The temperate rainforest supports a year-round green browse layer and mild winters — Roosevelt elk never face the calorie deficit that limits Rocky Mountain elk. Bulls put weight and antler mass into a longer growing window and grow larger overall, with heavier, more palmated antler crowns. A mature Vancouver Island bull is one of the largest wild deer in the world by body mass.

Country to expect them

Old-growth Sitka spruce and western hemlock with a fern understory, road-edge cuts in second-growth, estuary sedge meadows at dawn, and clearcut regeneration in the 8–20-year window.

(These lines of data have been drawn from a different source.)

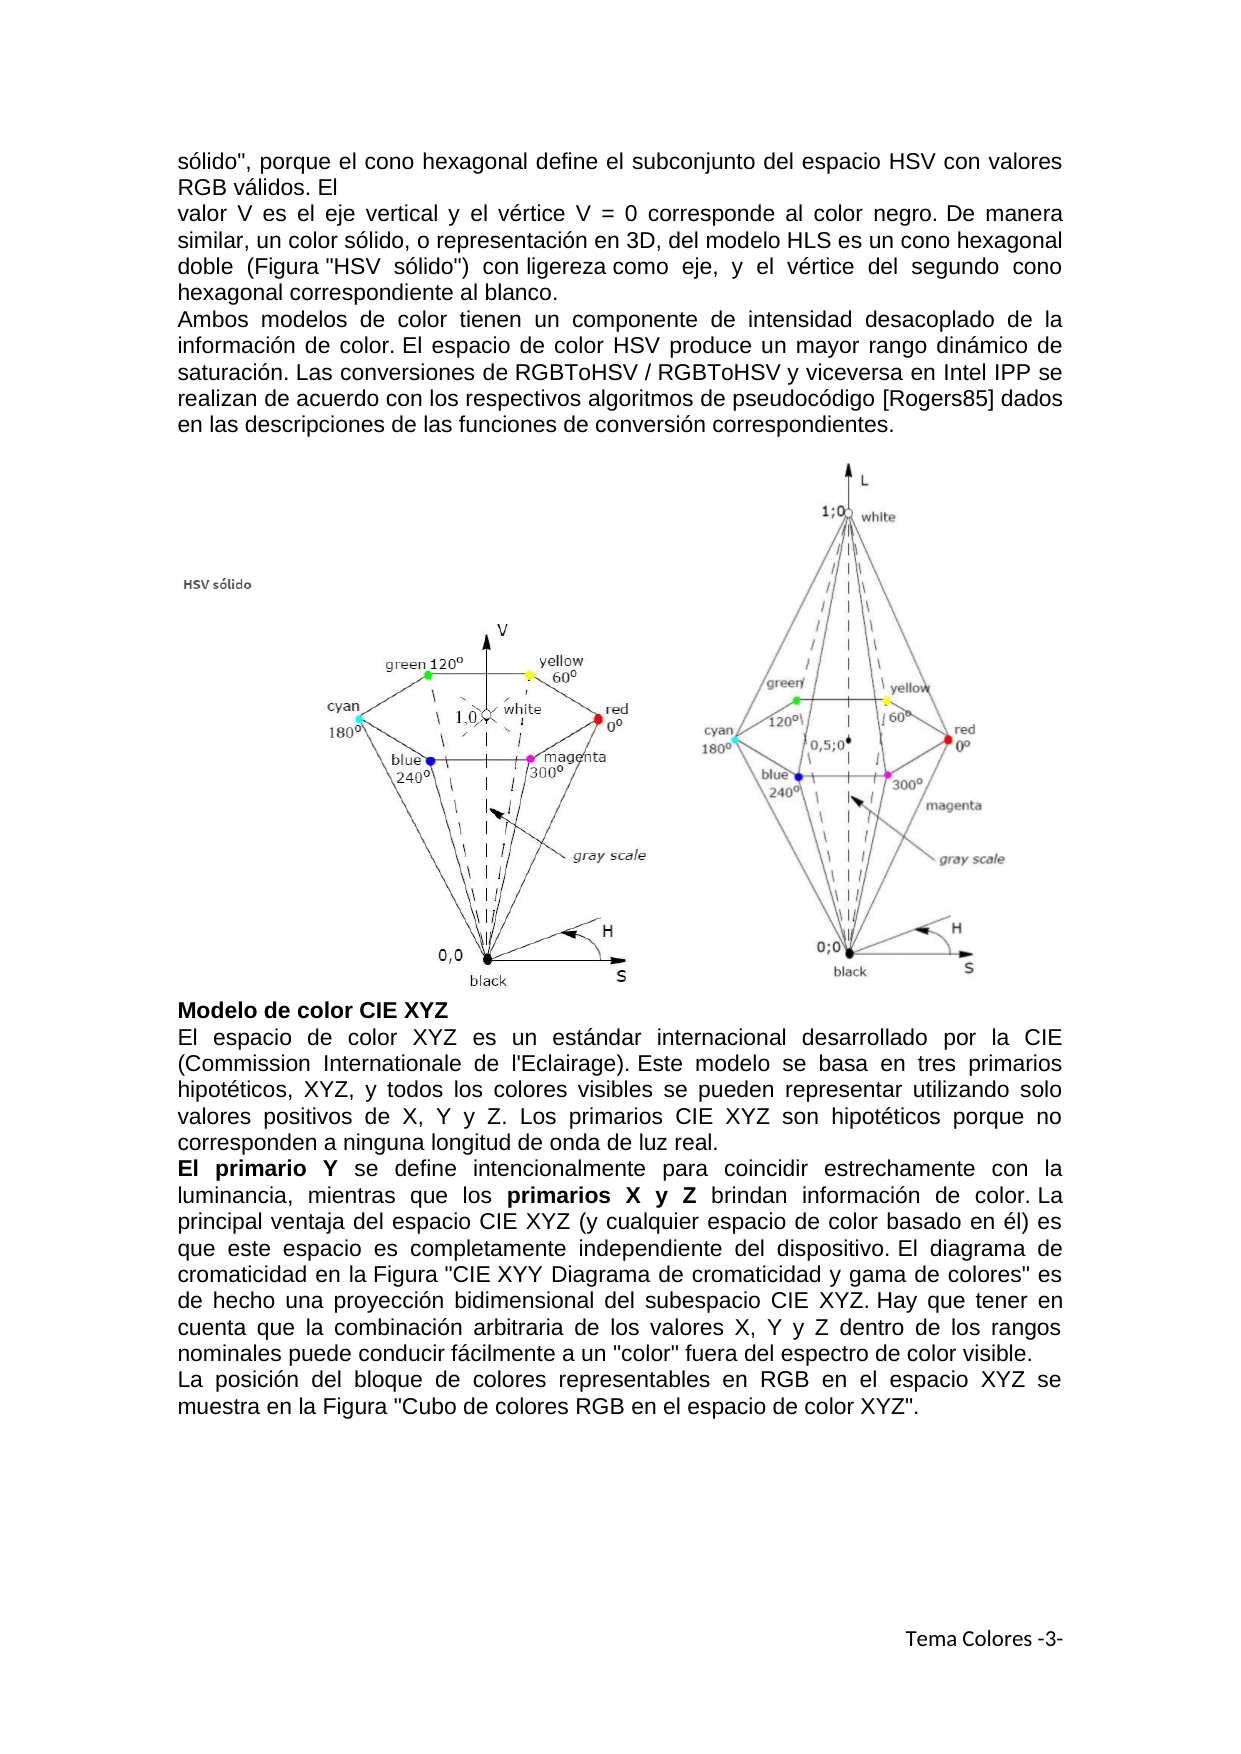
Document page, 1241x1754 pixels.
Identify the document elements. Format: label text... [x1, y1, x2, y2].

text valor V es el eje vertical y el vértice V = 0 corresponde al color negro. De manera similar, un color sólido, o representación en 3D, del modelo HLS es un cono hexagonal doble (Figura "HSV sólido") con ligereza como eje, y el vértice del segundo cono hexagonal correspondiente al blanco. [177, 200, 1063, 306]
text El primario Y se define intencionalmente para coincidir estrechamente con la luminancia, mientras que los primarios X y Z brindan información de color. La principal ventaja del espacio CIE XYZ (y cualquier espacio de color basado en él) es que este espacio es completamente independiente del dispositivo. El diagrama de cromaticidad en la Figura "CIE XYY Diagrama de cromaticidad y gama de colores" es de hecho una proyección bidimensional del subespacio CIE XYZ. Hay que tener en cuenta que la combinación arbitraria de los valores X, Y y Z dentro de los rangos nominales puede conducir fácilmente a un "color" fuera del espectro de color visible. [177, 1155, 1063, 1366]
text Modelo de color CIE XYZ [177, 997, 1063, 1024]
picture [177, 445, 1048, 989]
text La posición del bloque de colores representables en RGB en el espacio XYZ se muestra en la Figura "Cubo de colores RGB en el espacio de color XYZ". [177, 1366, 1063, 1419]
text Ambos modelos de color tienen un componente de intensidad desacoplado de la información de color. El espacio de color HSV produce un mayor rango dinámico de saturación. Las conversiones de RGBToHSV / RGBToHSV y viceversa en Intel IPP se realizan de acuerdo con los respectivos algoritmos de pseudocódigo [Rogers85] dados en las descripciones de las funciones de conversión correspondientes. [177, 306, 1063, 437]
text El espacio de color XYZ es un estándar internacional desarrollado por la CIE (Commission Internationale de l'Eclairage). Este modelo se basa en tres primarios hipotéticos, XYZ, y todos los colores visibles se pueden representar utilizando solo valores positivos de X, Y y Z. Los primarios CIE XYZ son hipotéticos porque no corresponden a ninguna longitud de onda de luz real. [177, 1024, 1063, 1155]
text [177, 148, 1063, 200]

In summer, cow-calf herds work the coastal meadows; bulls stay in bachelor groups in higher, shadier drainages. In September–October rut they descend and consolidate into harems.

Rut behavior

Roosevelt elk bulls bugle from mid-September to late October. The Vancouver Island bugle tends to be lower and less musical than the Rocky Mountain bugle — a groaning roar rather than a high whistle. A bugling bull is defending a harem of 10–25 cows and will not tolerate rival bulls or humans between him and them. Never step into a meadow between a bugling bull and his cows.

Sign and tracking

Cloven tracks are large (4–5 in) and squared-off; runs and beds are packed into fern and salal patches. Rubs on 4–8 in diameter alder saplings in August–September mark bulls polishing antlers; wallows are round, muddy, urine-stinking pits at the base of old-growth trees. A fresh wallow with hoofprints all around the rim means a bull is inside 100 yards.

Encounter safety

Rutting bulls have killed hunters and hikers on Vancouver Island. Give any bull 100+ yards; give a bugling bull with a harem 200+ yards. A cow will defend a calf with a front-hoof strike — do not approach any small elk you find bedded in ferns; the mother is nearby.

Male vs. female

How to tell a male from a female

Male

Bulls carry heavy antlers June–March with distinctive crown palmation at the tips (a Roosevelt trait), a dark shaggy neck mane, and in rut a swollen neck and urine-blackened belly hair. 40–50% heavier than cows.

Female

Cows are antlerless, tawny with a pale rump patch, and live in matriarchal harems year-round. A single cow with a red-brown, white-spotted calf in June is common; a lone bedded calf means its mother is within 100 m.

At a distance

Antlered animals in July–March are bulls. A group of 10+ antlerless elk with small calves at heel is a cow-calf herd, usually led by an older cow — the bull may be nearby only during rut.

Field notes

  • A bull bugling from a meadow in October has a harem out of sight — do not cross the opening.
  • Fresh rub on an 8-inch alder with the bark peeled to breast height is a mature bull marking territory.
  • A cow-calf herd feeding a road edge at dusk in June often has more calves bedded 50 yards in — never approach.